BAKU, Azerbaijan, November 16
By Tamilla Mammadova – Trend:
Interest rate increases by Georgia's National Bank of Georgia (NBG) demonstrate the authorities' willingness to address inflationary pressures stemming from currency depreciation, Trend reports via Fitch Ratings.
Georgia's record of macroeconomic resilience against regional shocks supports its 'BB'/Stable rating, which we affirmed on 16 August, said the company.
"The NBG increased its refinancing rate by 100 pp to 8.5 percent on 23 October, following two 50 pp rate hikes in September. Inflation has overshot the NBG's 3 percent target, rising to 6.9 percent year-on-year in October, from 6.4 percent in September, 4.9 percent in August and 4.6 percent in July. This was partly due to sustained depreciation of the lari, as well as one-off factors such as an increase in excise tax on tobacco," said the report.
Fitch also noted that a floating currency has acted as a buffer to the external shock of the Russia flight ban.
"The current account deficit narrowed to 3.2 percent of GDP in 2Q2019 from 8.2 percent a year earlier and preliminary balance of payment data indicate an improvement in 3Q2019, according to the NBG," said the report.
"The current account has been supported by import contraction and resilient tourism earnings in spite of the Russian ban. Tourism receipts were $2.6 billion over nine month of 2019, a 0.5 percent year-on-year increase, and tourism arrivals have continued to grow, albeit more slowly in September, despite a large reduction in arrivals from Russia," Fitch said.
The report notes that the floating exchange rate has also helped conserve reserves.
"These have grown by $313 million since early 2019 to $3.6 billion at September. This represents a 14.3 percent year-on-year y increase, despite recent declines after the NBG sold over $70 million in August and September to curb excessive depreciation expectations and exchange rate volatility," Fitch said.
"The NBG estimates that the lari current nominal effective exchange rate is undervalued. Combined with a stronger external position, a tighter monetary policy stance, and below-trend economic growth, this suggests currency appreciation pressures could arise and bring inflation back towards target in 2020 and 2021. Monetary policy easing could resume in the medium term," says the report.
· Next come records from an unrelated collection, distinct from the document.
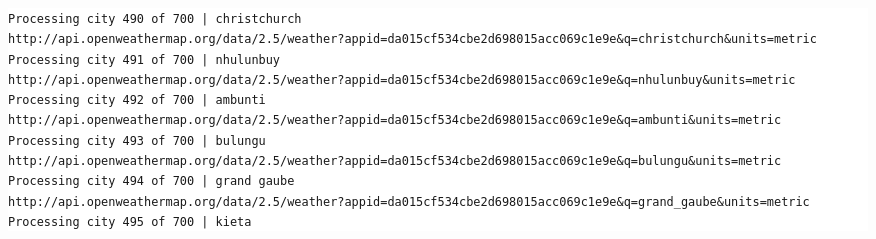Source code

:     Processing city 490 of 700 | christchurch
    http://api.openweathermap.org/data/2.5/weather?appid=da015cf534cbe2d698015acc069c1e9e&q=christchurch&units=metric
    Processing city 491 of 700 | nhulunbuy
    http://api.openweathermap.org/data/2.5/weather?appid=da015cf534cbe2d698015acc069c1e9e&q=nhulunbuy&units=metric
    Processing city 492 of 700 | ambunti
    http://api.openweathermap.org/data/2.5/weather?appid=da015cf534cbe2d698015acc069c1e9e&q=ambunti&units=metric
    Processing city 493 of 700 | bulungu
    http://api.openweathermap.org/data/2.5/weather?appid=da015cf534cbe2d698015acc069c1e9e&q=bulungu&units=metric
    Processing city 494 of 700 | grand gaube
    http://api.openweathermap.org/data/2.5/weather?appid=da015cf534cbe2d698015acc069c1e9e&q=grand_gaube&units=metric
    Processing city 495 of 700 | kieta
"But we think the NBG will maintain its proactive approach and be ready to tighten monetary policy further if price pressures from lari depreciation are not neutralized," the Fitch said.
In addition to rising inflation, possible risks from a weaker currency arise from government debt sensitivity to the exchange rate, high external debt, and high dollarization in the banking sector, said the agency.
Fitch forecasts Georgian economic growth to decelerate to 4.3 percent in 2019, as credit growth slows down due to the enforcement of tighter lending standards by the NBG, and the Russian flight ban restricts more substantial expansion of the tourism sector.
"Annualized credit growth slowed down in 1H2019 to 7.7 percent (net of exchange-rate effects), from 17.2 percent in 2018. GDP growth will remain above the forecast current 'BB' category of 3.3 percent as accelerated infrastructure spending and slightly looser fiscal policy will support a pick-up to an average of 4.7 percent in 2020-2021," the report said.
"Higher infrastructure and education spending means we forecast the augmented fiscal deficit to widen to 2.7 percent of GDP this year from 2.5 percent in 2018. Lari depreciation will also increase gross general government debt/GDP to a forecast 47 percent this year," said Fitch.
The company expects the Government Debt Management Strategy 2019-2021 and quantitative targets under Georgia's IMF program to provide a policy anchor that will help put gross general government debt/GDP on a downward trajectory in the medium term.